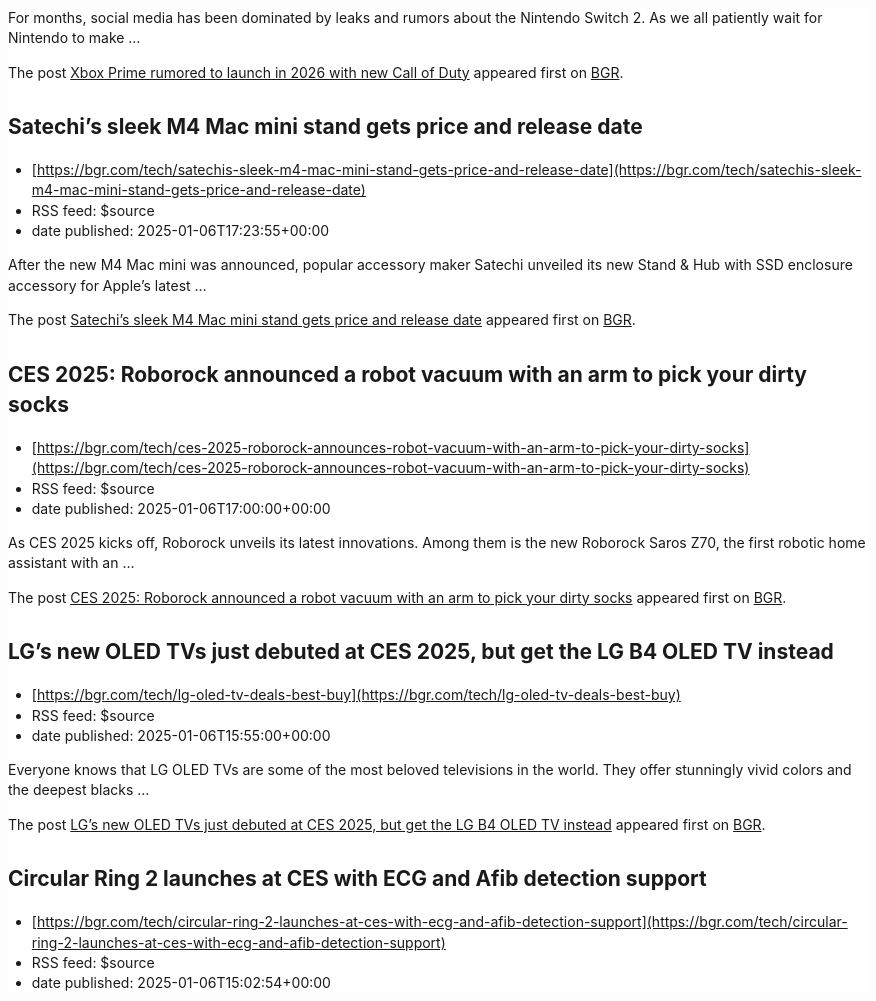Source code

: <p>For months, social media has been dominated by leaks and rumors about the Nintendo Switch 2. As we all patiently wait for Nintendo to make &#8230;</p>
<p>The post <a href="https://bgr.com/entertainment/xbox-prime-rumored-to-launch-in-2026-with-new-call-of-duty/">Xbox Prime rumored to launch in 2026 with new Call of Duty</a> appeared first on <a href="https://bgr.com">BGR</a>.</p>

## Satechi’s sleek M4 Mac mini stand gets price and release date
 - [https://bgr.com/tech/satechis-sleek-m4-mac-mini-stand-gets-price-and-release-date](https://bgr.com/tech/satechis-sleek-m4-mac-mini-stand-gets-price-and-release-date)
 - RSS feed: $source
 - date published: 2025-01-06T17:23:55+00:00

<p>After the new M4 Mac mini was announced, popular accessory maker Satechi unveiled its new Stand &#38; Hub with SSD enclosure accessory for Apple&#8217;s latest &#8230;</p>
<p>The post <a href="https://bgr.com/tech/satechis-sleek-m4-mac-mini-stand-gets-price-and-release-date/">Satechi&#8217;s sleek M4 Mac mini stand gets price and release date</a> appeared first on <a href="https://bgr.com">BGR</a>.</p>

## CES 2025: Roborock announced a robot vacuum with an arm to pick your dirty socks
 - [https://bgr.com/tech/ces-2025-roborock-announces-robot-vacuum-with-an-arm-to-pick-your-dirty-socks](https://bgr.com/tech/ces-2025-roborock-announces-robot-vacuum-with-an-arm-to-pick-your-dirty-socks)
 - RSS feed: $source
 - date published: 2025-01-06T17:00:00+00:00

<p>As CES 2025 kicks off, Roborock unveils its latest innovations. Among them is the new Roborock Saros Z70, the first robotic home assistant with an &#8230;</p>
<p>The post <a href="https://bgr.com/tech/ces-2025-roborock-announces-robot-vacuum-with-an-arm-to-pick-your-dirty-socks/">CES 2025: Roborock announced a robot vacuum with an arm to pick your dirty socks</a> appeared first on <a href="https://bgr.com">BGR</a>.</p>

## LG’s new OLED TVs just debuted at CES 2025, but get the LG B4 OLED TV instead
 - [https://bgr.com/tech/lg-oled-tv-deals-best-buy](https://bgr.com/tech/lg-oled-tv-deals-best-buy)
 - RSS feed: $source
 - date published: 2025-01-06T15:55:00+00:00

<p>Everyone knows that LG OLED TVs are some of the most beloved televisions in the world. They offer stunningly vivid colors and the deepest blacks &#8230;</p>
<p>The post <a href="https://bgr.com/tech/lg-oled-tv-deals-best-buy/">LG&#8217;s new OLED TVs just debuted at CES 2025, but get the LG B4 OLED TV instead</a> appeared first on <a href="https://bgr.com">BGR</a>.</p>

## Circular Ring 2 launches at CES with ECG and Afib detection support
 - [https://bgr.com/tech/circular-ring-2-launches-at-ces-with-ecg-and-afib-detection-support](https://bgr.com/tech/circular-ring-2-launches-at-ces-with-ecg-and-afib-detection-support)
 - RSS feed: $source
 - date published: 2025-01-06T15:02:54+00:00

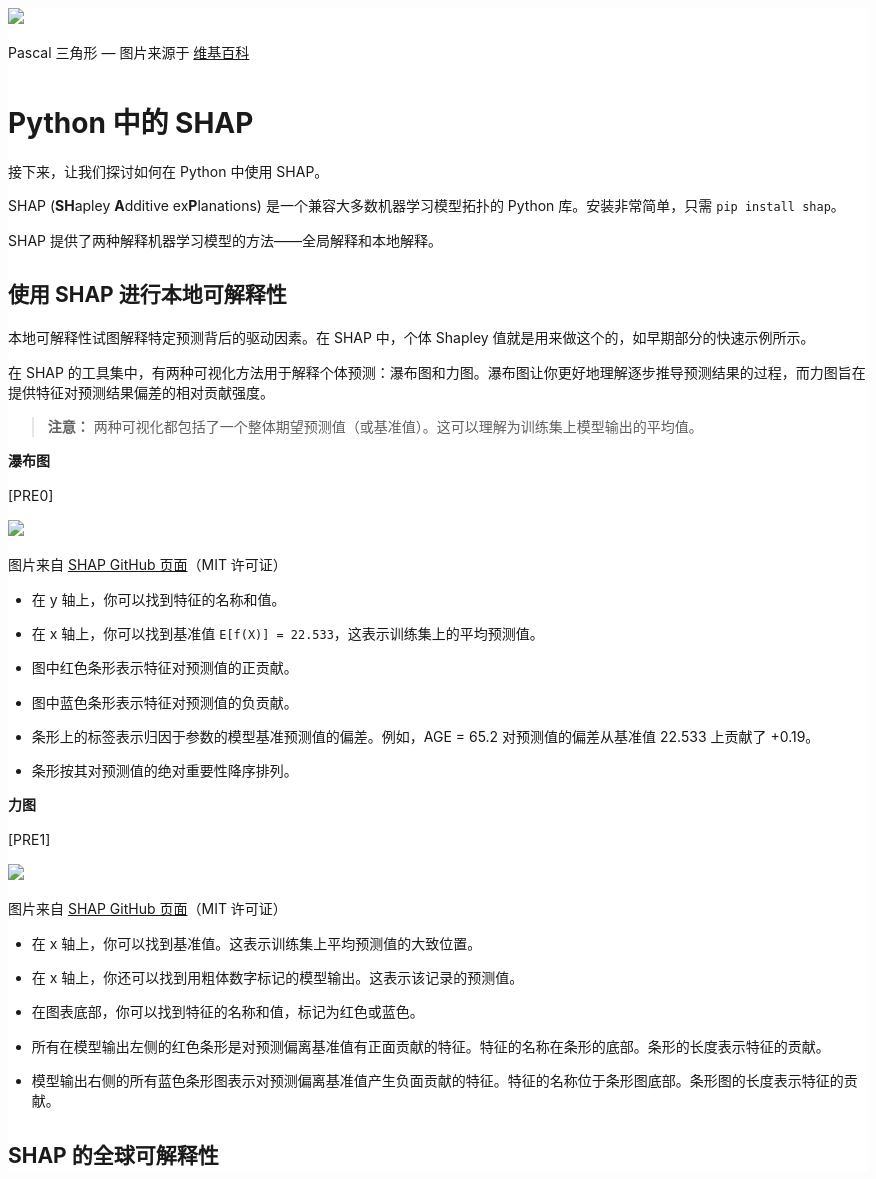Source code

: ![](../Images/8d69685bb2e9b910bf9a717de10d7121.png)

Pascal 三角形 — 图片来源于 [维基百科](https://commons.wikimedia.org/wiki/File:Pascal_triangle.svg)

# Python 中的 SHAP

接下来，让我们探讨如何在 Python 中使用 SHAP。

SHAP (**SH**apley **A**dditive ex**P**lanations) 是一个兼容大多数机器学习模型拓扑的 Python 库。安装非常简单，只需 `pip install shap`。

SHAP 提供了两种解释机器学习模型的方法——全局解释和本地解释。

## **使用 SHAP 进行本地可解释性**

本地可解释性试图解释特定预测背后的驱动因素。在 SHAP 中，个体 Shapley 值就是用来做这个的，如早期部分的快速示例所示。

在 SHAP 的工具集中，有两种可视化方法用于解释个体预测：瀑布图和力图。瀑布图让你更好地理解逐步推导预测结果的过程，而力图旨在提供特征对预测结果偏差的相对贡献强度。

> **注意：** 两种可视化都包括了一个整体期望预测值（或基准值）。这可以理解为训练集上模型输出的平均值。

**瀑布图**

[PRE0]

![](../Images/aad08e9d4a8df18232c490a7f1dac70e.png)

图片来自 [SHAP GitHub 页面](https://github.com/slundberg/shap)（MIT 许可证）

+   在 y 轴上，你可以找到特征的名称和值。

+   在 x 轴上，你可以找到基准值 `E[f(X)] = 22.533`，这表示训练集上的平均预测值。

+   图中红色条形表示特征对预测值的正贡献。

+   图中蓝色条形表示特征对预测值的负贡献。

+   条形上的标签表示归因于参数的模型基准预测值的偏差。例如，AGE = 65.2 对预测值的偏差从基准值 22.533 上贡献了 +0.19。

+   条形按其对预测值的绝对重要性降序排列。

**力图**

[PRE1]

![](../Images/a212dc9849b0b8279fc962f673c1312d.png)

图片来自 [SHAP GitHub 页面](https://github.com/slundberg/shap)（MIT 许可证）

+   在 x 轴上，你可以找到基准值。这表示训练集上平均预测值的大致位置。

+   在 x 轴上，你还可以找到用粗体数字标记的模型输出。这表示该记录的预测值。

+   在图表底部，你可以找到特征的名称和值，标记为红色或蓝色。

+   所有在模型输出左侧的红色条形是对预测偏离基准值有正面贡献的特征。特征的名称在条形的底部。条形的长度表示特征的贡献。

+   模型输出右侧的所有蓝色条形图表示对预测偏离基准值产生负面贡献的特征。特征的名称位于条形图底部。条形图的长度表示特征的贡献。

## **SHAP 的全球可解释性**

+++

- [Task]:
Reproduce the listing above line for line, leaving out the pictures.

- [Answer below]:
Source code

: <p>For months, social media has been dominated by leaks and rumors about the Nintendo Switch 2. As we all patiently wait for Nintendo to make &#8230;</p>
<p>The post <a href="https://bgr.com/entertainment/xbox-prime-rumored-to-launch-in-2026-with-new-call-of-duty/">Xbox Prime rumored to launch in 2026 with new Call of Duty</a> appeared first on <a href="https://bgr.com">BGR</a>.</p>

## Satechi’s sleek M4 Mac mini stand gets price and release date
 - [https://bgr.com/tech/satechis-sleek-m4-mac-mini-stand-gets-price-and-release-date](https://bgr.com/tech/satechis-sleek-m4-mac-mini-stand-gets-price-and-release-date)
 - RSS feed: $source
 - date published: 2025-01-06T17:23:55+00:00

<p>After the new M4 Mac mini was announced, popular accessory maker Satechi unveiled its new Stand &#38; Hub with SSD enclosure accessory for Apple&#8217;s latest &#8230;</p>
<p>The post <a href="https://bgr.com/tech/satechis-sleek-m4-mac-mini-stand-gets-price-and-release-date/">Satechi&#8217;s sleek M4 Mac mini stand gets price and release date</a> appeared first on <a href="https://bgr.com">BGR</a>.</p>

## CES 2025: Roborock announced a robot vacuum with an arm to pick your dirty socks
 - [https://bgr.com/tech/ces-2025-roborock-announces-robot-vacuum-with-an-arm-to-pick-your-dirty-socks](https://bgr.com/tech/ces-2025-roborock-announces-robot-vacuum-with-an-arm-to-pick-your-dirty-socks)
 - RSS feed: $source
 - date published: 2025-01-06T17:00:00+00:00

<p>As CES 2025 kicks off, Roborock unveils its latest innovations. Among them is the new Roborock Saros Z70, the first robotic home assistant with an &#8230;</p>
<p>The post <a href="https://bgr.com/tech/ces-2025-roborock-announces-robot-vacuum-with-an-arm-to-pick-your-dirty-socks/">CES 2025: Roborock announced a robot vacuum with an arm to pick your dirty socks</a> appeared first on <a href="https://bgr.com">BGR</a>.</p>

## LG’s new OLED TVs just debuted at CES 2025, but get the LG B4 OLED TV instead
 - [https://bgr.com/tech/lg-oled-tv-deals-best-buy](https://bgr.com/tech/lg-oled-tv-deals-best-buy)
 - RSS feed: $source
 - date published: 2025-01-06T15:55:00+00:00

<p>Everyone knows that LG OLED TVs are some of the most beloved televisions in the world. They offer stunningly vivid colors and the deepest blacks &#8230;</p>
<p>The post <a href="https://bgr.com/tech/lg-oled-tv-deals-best-buy/">LG&#8217;s new OLED TVs just debuted at CES 2025, but get the LG B4 OLED TV instead</a> appeared first on <a href="https://bgr.com">BGR</a>.</p>

## Circular Ring 2 launches at CES with ECG and Afib detection support
 - [https://bgr.com/tech/circular-ring-2-launches-at-ces-with-ecg-and-afib-detection-support](https://bgr.com/tech/circular-ring-2-launches-at-ces-with-ecg-and-afib-detection-support)
 - RSS feed: $source
 - date published: 2025-01-06T15:02:54+00:00

Source code

: ![](../Images/8d69685bb2e9b910bf9a717de10d7121.png)

Pascal 三角形 — 图片来源于 [维基百科](https://commons.wikimedia.org/wiki/File:Pascal_triangle.svg)

# Python 中的 SHAP

接下来，让我们探讨如何在 Python 中使用 SHAP。

SHAP (**SH**apley **A**dditive ex**P**lanations) 是一个兼容大多数机器学习模型拓扑的 Python 库。安装非常简单，只需 `pip install shap`。

SHAP 提供了两种解释机器学习模型的方法——全局解释和本地解释。

## **使用 SHAP 进行本地可解释性**

本地可解释性试图解释特定预测背后的驱动因素。在 SHAP 中，个体 Shapley 值就是用来做这个的，如早期部分的快速示例所示。

在 SHAP 的工具集中，有两种可视化方法用于解释个体预测：瀑布图和力图。瀑布图让你更好地理解逐步推导预测结果的过程，而力图旨在提供特征对预测结果偏差的相对贡献强度。

> **注意：** 两种可视化都包括了一个整体期望预测值（或基准值）。这可以理解为训练集上模型输出的平均值。

**瀑布图**

[PRE0]

![](../Images/aad08e9d4a8df18232c490a7f1dac70e.png)

图片来自 [SHAP GitHub 页面](https://github.com/slundberg/shap)（MIT 许可证）

+   在 y 轴上，你可以找到特征的名称和值。

+   在 x 轴上，你可以找到基准值 `E[f(X)] = 22.533`，这表示训练集上的平均预测值。

+   图中红色条形表示特征对预测值的正贡献。

+   图中蓝色条形表示特征对预测值的负贡献。

+   条形上的标签表示归因于参数的模型基准预测值的偏差。例如，AGE = 65.2 对预测值的偏差从基准值 22.533 上贡献了 +0.19。

+   条形按其对预测值的绝对重要性降序排列。

**力图**

[PRE1]

![](../Images/a212dc9849b0b8279fc962f673c1312d.png)

图片来自 [SHAP GitHub 页面](https://github.com/slundberg/shap)（MIT 许可证）

+   在 x 轴上，你可以找到基准值。这表示训练集上平均预测值的大致位置。

+   在 x 轴上，你还可以找到用粗体数字标记的模型输出。这表示该记录的预测值。

+   在图表底部，你可以找到特征的名称和值，标记为红色或蓝色。

+   所有在模型输出左侧的红色条形是对预测偏离基准值有正面贡献的特征。特征的名称在条形的底部。条形的长度表示特征的贡献。

+   模型输出右侧的所有蓝色条形图表示对预测偏离基准值产生负面贡献的特征。特征的名称位于条形图底部。条形图的长度表示特征的贡献。

## **SHAP 的全球可解释性**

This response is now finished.